作業内容 —
次の記述(a)(b)(c)は、下の抜粋本文の内容と合っていますか? それぞれ「はい」か「いいえ」で答え、判断の決め手となる抜粋本文の言葉を一字一句違えずに引用してください。
(a) 筆者は、このような事例の解決方法として、刑事裁判は医療側にも患者側にも無益だと感じている。
(b) 筆者は、総産婦人科医数をすぐに増やすべきだと述べている。
(c) 共同通信の記事によると、大規模病院への集約化には慎重な意見も根強い。

抜粋本文 —
コメント(私見):
産科医療において、母児が急変して、医療側が救命を目的にできる限りの対応をした事例については、刑事裁判で争うこと自体が非常に不適切で、このような事例の解決方法として、刑事裁判は医療側にも患者側にも無益なシステムだと感じました。
刑事裁判は有罪か無罪かの争いですから、弁護側は最後まで『問題がなかった』と主張せざるを得ないし、検察側は職務上何としてでも有罪を立証しようと全力を注がざるを得ません。最後に勝敗が決するまで、どこまでいっても対立するしかないシステムで、このような事例の解決方法としては大きな違和感を感じます。
大野病院の事例のような非常にまれで予後不良の産科疾患の救命率向上のためには、症例を集積して詳細に検討し、『今後、同様の症例に遭遇したら医学的にどのように対処していけばいいのか? また、今後、産科医療提供体制をどのように変革すれば、同様の症例に対処することがが可能になるのか?』について、医療側、患者側、医療行政側などが、一つのテーブルで真摯に話し合うことができる新しいシステムを創設する必要があると思います。
産科医療では、一定の頻度で母体・児の死亡や重大な障害が発生する可能性があり、しかも、こうした重大事故が突発的に発生するのが産科医療の最大の特徴です。こうした事例で、母体や児を救命するためには非常に高度の医療技術を要しますし、多くの医師や助産師・看護師などで構成される医療チームの力を集学的に駆使して、はじめて母児の救命が可能となります。
日本の産婦人科医療の特徴は、諸外国と比べて施設当たりの産婦人科医数が極端に少ないことです。大野病院の事例でも産婦人科の一人医長体制が問題となりました。総産婦人科医数をすぐに増やすことはできませんから、産婦人科医数に対して極端に多すぎる施設数を思い切って適正数まで減らし、施設当たりの平均産婦人科医数を早急に(欧米並みの)6~7人まで増やす必要があると思います。
産婦人科医と施設数の特殊性
国 | 産婦人科施設数 | 産婦人科医数 |
日本 | 10,660 | 14,501 |
USA | 5,326 | 35,619 |
England | 455 | 3,232 |
産婦人科医数/施設数
日本 USA England
****** 共同通信、2008年9月22日
問われる一人医長の安全性 集約化には慎重論も
妊婦の死亡をめぐり、産婦人科医に無罪が言い渡された福島県立大野病院事件の判決から1カ月。事件で浮き彫りになったのは、医師一人の態勢で地域のお産を支える「一人医長」の安全性の問題だ。医療現場では過度にリスクを回避しようとする動きが広がる。大規模病院への集約化には慎重な意見も根強く、身近な「お産の場」のありようが問われている。

表示データ —
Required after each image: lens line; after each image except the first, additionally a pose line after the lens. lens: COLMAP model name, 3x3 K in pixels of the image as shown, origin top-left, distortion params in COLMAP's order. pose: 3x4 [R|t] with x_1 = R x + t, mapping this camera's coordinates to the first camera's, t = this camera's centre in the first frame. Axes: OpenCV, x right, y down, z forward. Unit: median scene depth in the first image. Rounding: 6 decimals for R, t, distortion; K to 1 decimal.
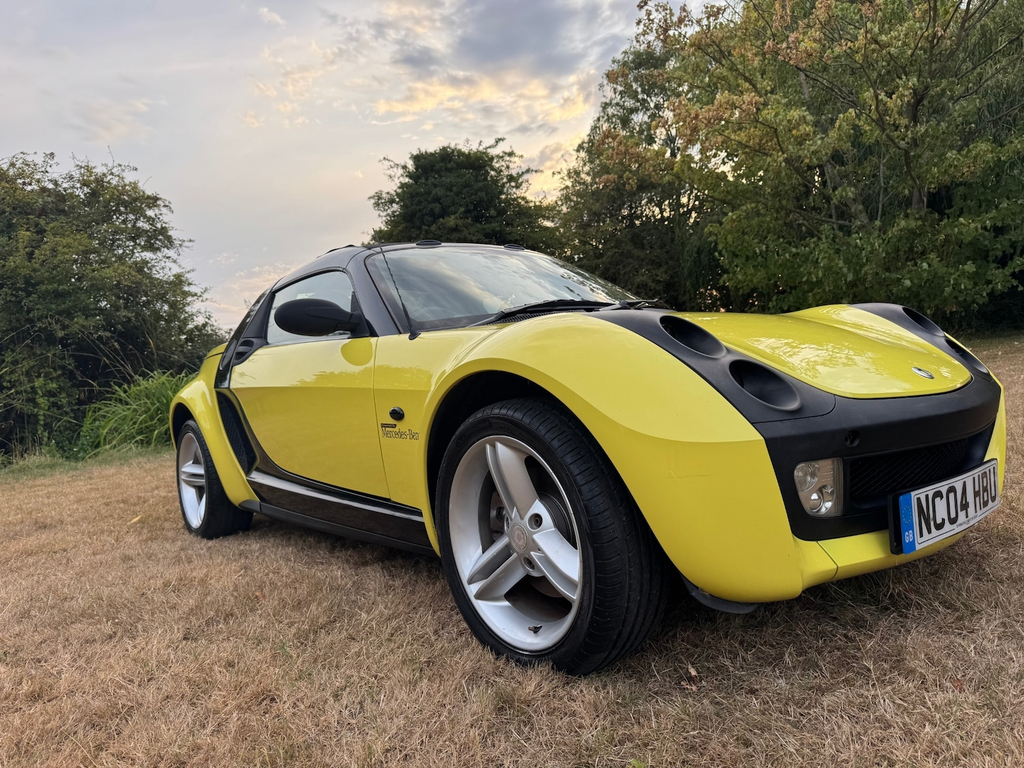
lens RADIAL K [[721.9, 0, 510.3], [0, 721.9, 385.3], [0, 0, 1]] dist [0.019083, -0.025569]
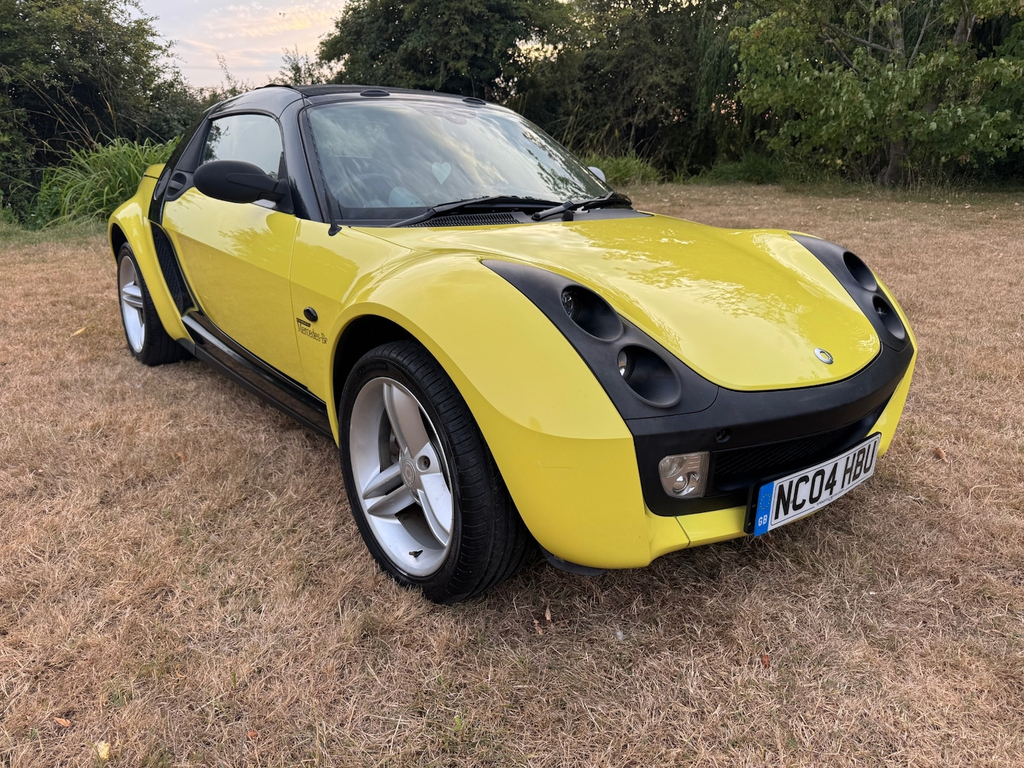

回答欄 —
(a) はい:「刑事裁判は医療側にも患者側にも無益なシステムだと感じました」
(b) いいえ:「総産婦人科医数をすぐに増やすことはできませんから」
(c) はい:「大規模病院への集約化には慎重な意見も根強く」